Mathematical Approach

Evolution of our liquidity optimization: a journey through algorithmic approaches

How we started impact simulation on APYs

Phase 1: Simulations and Exhaustive Search

Our pursuit of the most effective liquidity optimization algorithm has been a journey of exploration, experimentation, and refinement. Here’s how we evolved from simple simulations to advanced Particle Swarm Optimization (PSO), incorporating valuable lessons from intermediate approaches like Bayesian Optimization and gradient descent.

The very first idea was straightforward: given that different protocols' APRs react differently to added liquidity, we would simulate the changes to profit rates and build an optimal distribution of capital dynamically. This approach relied on evaluating APR(L) — the relationship between liquidity and annual percentage rate — at different points and iterating to find the best allocation.

The frist version of our model used a liquidity sensitivity function f(L) , where L is the total liquidity deposited in a given protocol.

The APY is a function of available liquidity:

$$APY(L) = APY_{base} \cdot e^{-kL}$$

where k is a sensitivity coefficient that varies per protocol.

Our algorithm was planned to predict the marginal impact of additional liquidity by differentiating:

$$\frac{d(APY)}{dL} = -k \cdot APY_{base} \cdot e^{-kL}$$

However, we quickly realized the limitations of this method:

• Scalability Issues: Simulating every possible allocation quickly became computationally expensive as the number of protocols increased.

• No Unified Formula: The absence of a single formula for APR(L) across protocols made this approach cumbersome and less adaptable to dynamic conditions.

In some cases, when dealing with just two or three protocols, exhaustive search provided accurate results. However, as the number of providers grew, the time required to compute optimal distributions increased exponentially, making this approach unfeasible for scaling.

Recognizing these challenges, we pivoted to a more advanced and scalable solution: Particle Swarm Optimization (PSO).

Refining the Mathematical Approach: From Analytical to Computational Optimization

Phase 2: Exploring Advanced Optimization Algorithms

To address these challenges, we explored more sophisticated approaches:

1. Gradient Descent. Algorithms like SLSQP and L-BFGS-B showed promise for optimizing APR(L). However, they required precise gradient information, which was unavailable due to the diverse and opaque formulas used by different protocols. Without this information, these methods became impractical. While there are gradient-free versions, such as numerical gradient estimation, their implementations in JavaScript were insufficiently robust for our needs.

2. Bayesian Optimization. This method initially seemed like the ideal solution. By modeling the relationship between inputs (liquidity allocations) and outputs (APYs) as a probabilistic distribution, Bayesian Optimization could effectively explore the solution space. Unfortunately the results were less accurate than expected. For smaller-scale scenarios, simple brute force outperformed Bayesian Optimization in both speed and precision.
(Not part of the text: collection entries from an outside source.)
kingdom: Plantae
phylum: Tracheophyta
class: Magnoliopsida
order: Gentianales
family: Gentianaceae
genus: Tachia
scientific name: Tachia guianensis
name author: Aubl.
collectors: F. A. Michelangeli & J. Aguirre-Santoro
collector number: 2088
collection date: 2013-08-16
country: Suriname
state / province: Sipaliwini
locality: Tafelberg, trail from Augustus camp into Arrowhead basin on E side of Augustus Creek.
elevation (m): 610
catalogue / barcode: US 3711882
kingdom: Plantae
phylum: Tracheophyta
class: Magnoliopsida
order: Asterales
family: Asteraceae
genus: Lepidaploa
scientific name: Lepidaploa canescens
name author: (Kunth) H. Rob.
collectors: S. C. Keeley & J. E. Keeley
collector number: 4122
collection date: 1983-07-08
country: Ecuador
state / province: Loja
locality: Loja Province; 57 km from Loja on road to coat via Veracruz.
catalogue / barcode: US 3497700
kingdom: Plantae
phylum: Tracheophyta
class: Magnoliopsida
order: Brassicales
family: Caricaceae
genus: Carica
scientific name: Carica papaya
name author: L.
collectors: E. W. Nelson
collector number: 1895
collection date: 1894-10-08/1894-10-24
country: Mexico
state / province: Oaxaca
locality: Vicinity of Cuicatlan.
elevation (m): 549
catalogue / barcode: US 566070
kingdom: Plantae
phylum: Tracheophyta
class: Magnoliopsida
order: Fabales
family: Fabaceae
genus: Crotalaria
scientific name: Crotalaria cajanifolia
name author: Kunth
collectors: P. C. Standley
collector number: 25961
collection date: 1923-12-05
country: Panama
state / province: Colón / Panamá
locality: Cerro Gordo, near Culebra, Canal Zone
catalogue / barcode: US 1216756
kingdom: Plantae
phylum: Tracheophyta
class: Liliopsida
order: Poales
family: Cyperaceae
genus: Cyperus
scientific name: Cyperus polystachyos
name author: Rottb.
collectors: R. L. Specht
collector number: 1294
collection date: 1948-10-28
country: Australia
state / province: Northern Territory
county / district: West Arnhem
Through these experiments, we concluded that the choice of algorithm should depend on the scale of the problem:

• For 2-3 providers, exhaustive search remained the most effective.

• For 10 or more providers, Bayesian Optimization or similar methods might be more appropriate, though further fine-tuning of parameters would be required to achieve optimal performance.

Phase 3: Transition to Particle Swarm Optimization (PSO)

After recognizing the limitations of the previous approaches, we pivoted to Particle Swarm Optimization (PSO), which offered a balance of scalability, efficiency, and adaptability. PSO is particularly suited for our needs because:

• No Formula Dependency: It does not require explicit gradients or formulas for APR(L), relying instead on direct evaluations at different points.

• Dynamic Exploration: Particles (representing liquidity allocations) iteratively explore the solution space, moving toward optimal configurations based on local and global feedback.

• Scalability: PSO scales well with an increasing number of protocols, making it a robust solution for large-scale liquidity management.

In PSO, each particle adjusts its position based on:

1. Its own best-known position (personal best).

2. The best-known position of the entire swarm (global best).

3. A degree of randomness to avoid local optima.

This iterative process allows us to efficiently identify liquidity allocations that maximize APYs while minimizing impact on protocol profitability.

Key Takeaways

Our journey from simple simulations to PSO highlights the iterative nature of developing a robust liquidity optimization framework. While earlier approaches like Bayesian Optimization and gradient descent provided valuable insights, PSO emerged as the most practical and effective method for our needs. It allows us to:

• Dynamically adapt to changing market conditions.

• Optimize across a large number of protocols without requiring explicit formulas.

• Scale efficiently as our ecosystem grows.

By continuously refining our approach and leveraging advanced algorithms like PSO, we’ve built a system that ensures optimal liquidity distribution, supports ecosystem growth, and maximizes returns for users. This evolution reflects our commitment to pushing the boundaries of DeFi innovation while maintaining practical, scalable solutions.

How it works now

• In PSO, each “particle” represents a potential liquidity distribution across protocols.

• Each particle evaluates its local performance (APY achieved with its allocation) and compares it with the global best allocation found so far.

• Particles are then adjusted to move toward the global best allocation, while still exploring new possibilities to avoid getting stuck in suboptimal solutions.

The update rule for each particle $x_i$ involves three components:

1. Inertia $v_i(t)$: Keeps the particle moving in the same direction, promoting exploration.
2. Personal Best Attraction $p_i - x_i$: Draws the particle toward its own historically best allocation.
3. Global Best Attraction $g - x_i$: Pulls the particle toward the best allocation discovered across all particles.

The result is a dynamic optimization process that quickly converges on the best allocation of liquidity across protocols, even as APYs fluctuate in real time.

Continuous Rebalancing

• As new deposits enter, the model simulates different distributions in real-time and finds the allocation where additional liquidity minimally impacts the APY while maximizing returns.

• This avoids over-saturation in any single protocol and ensures efficient capital deployment.

Transition to PSO represents a major step forward in how we manage liquidity. By leveraging advanced optimization techniques, we’re not just reacting to market changes — we’re anticipating and optimizing for them in real time.

In summary, we started with simulations to approximate optimal liquidity distributions, but PSO allowed us to scale the process, improve accuracy, and dynamically respond to changing market conditions.